- **GIVEN TASK**
Change every "common name" in the listing below to "vernacular name" and give the lines again with nothing else altered. Leave the pictures out.
-------
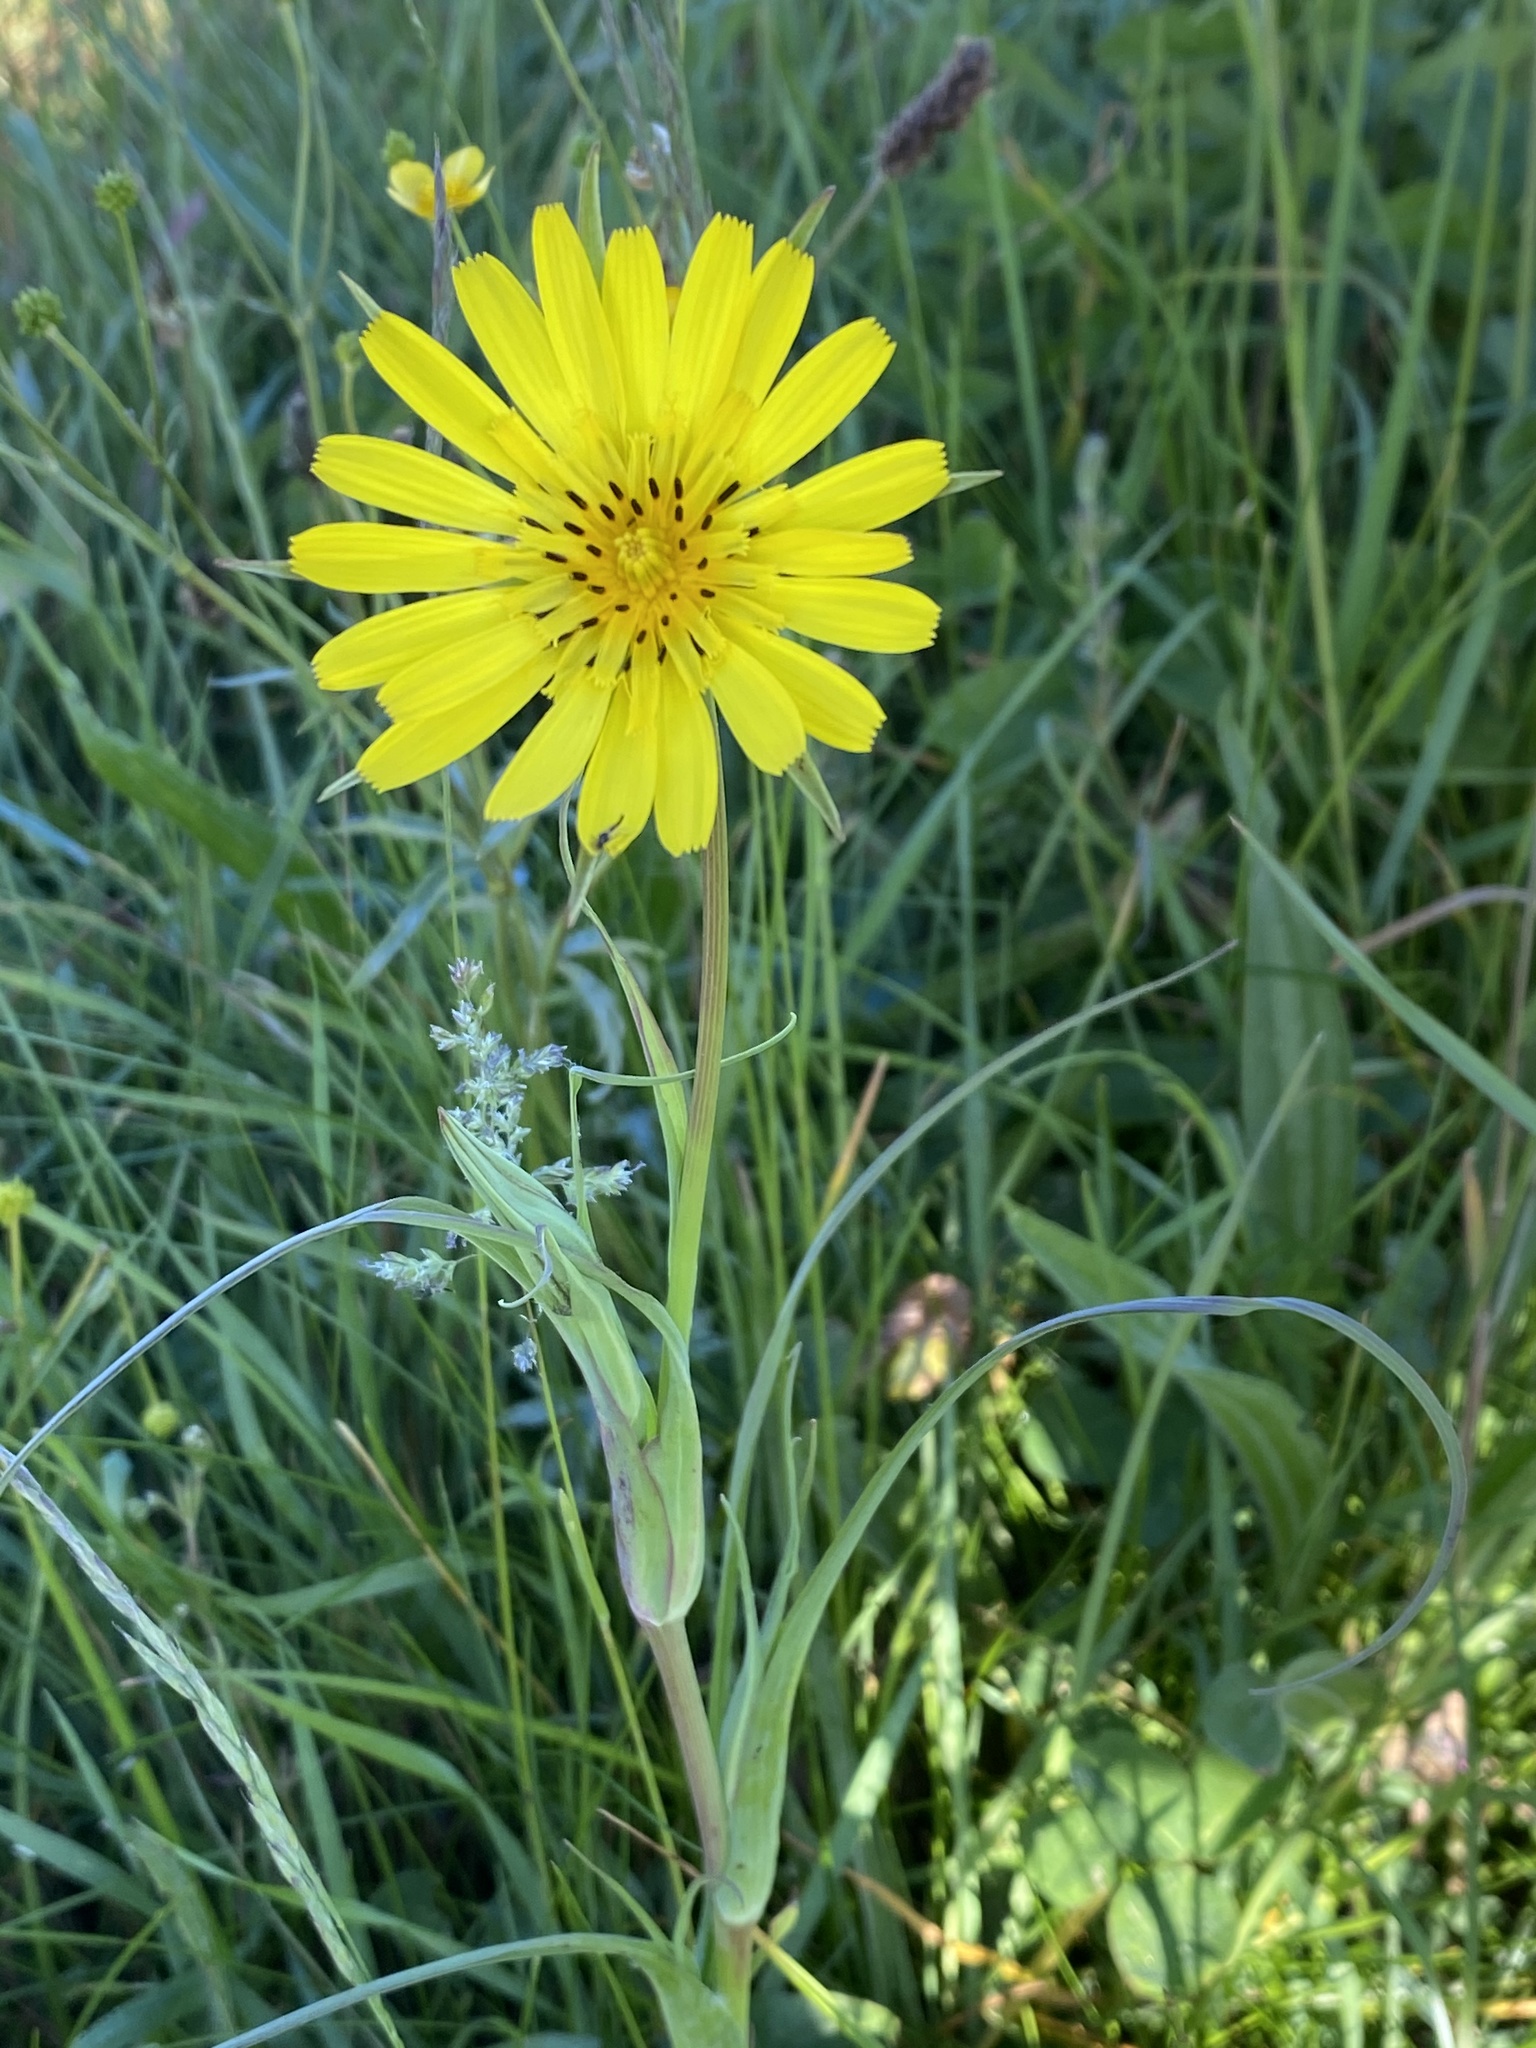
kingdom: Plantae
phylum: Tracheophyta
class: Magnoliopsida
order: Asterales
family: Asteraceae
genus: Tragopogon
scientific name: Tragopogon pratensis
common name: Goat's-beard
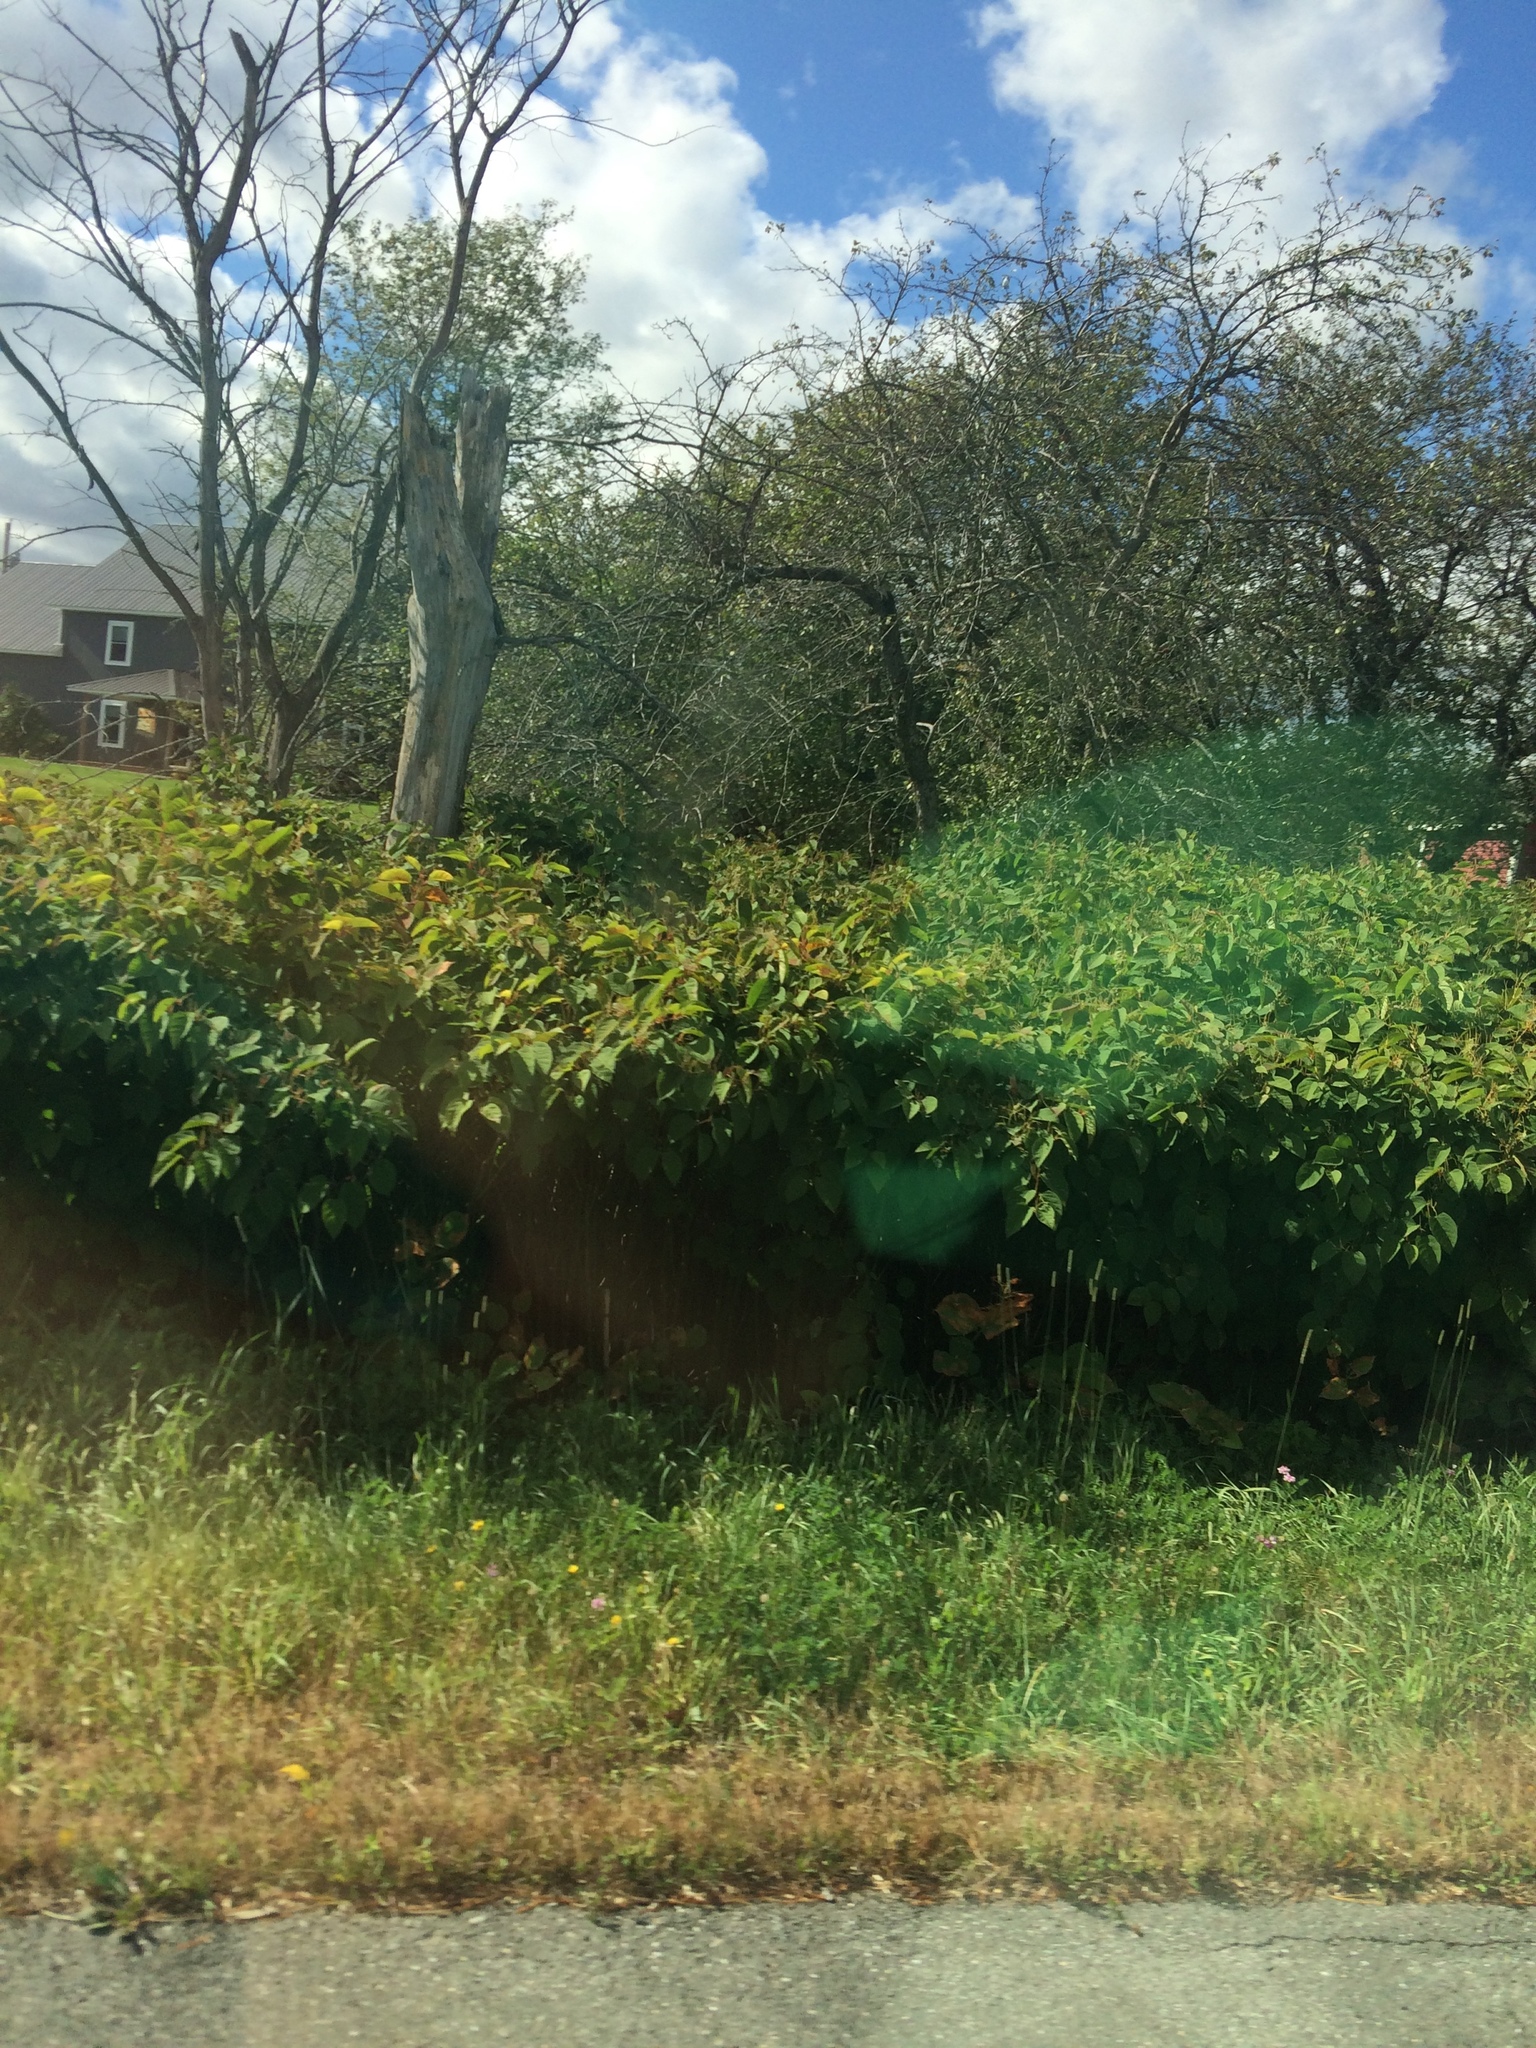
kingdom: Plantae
-------
- **THE COMPLETED TASK**
kingdom: Plantae
phylum: Tracheophyta
class: Magnoliopsida
order: Asterales
family: Asteraceae
genus: Tragopogon
scientific name: Tragopogon pratensis
vernacular name: Goat's-beard
kingdom: Plantae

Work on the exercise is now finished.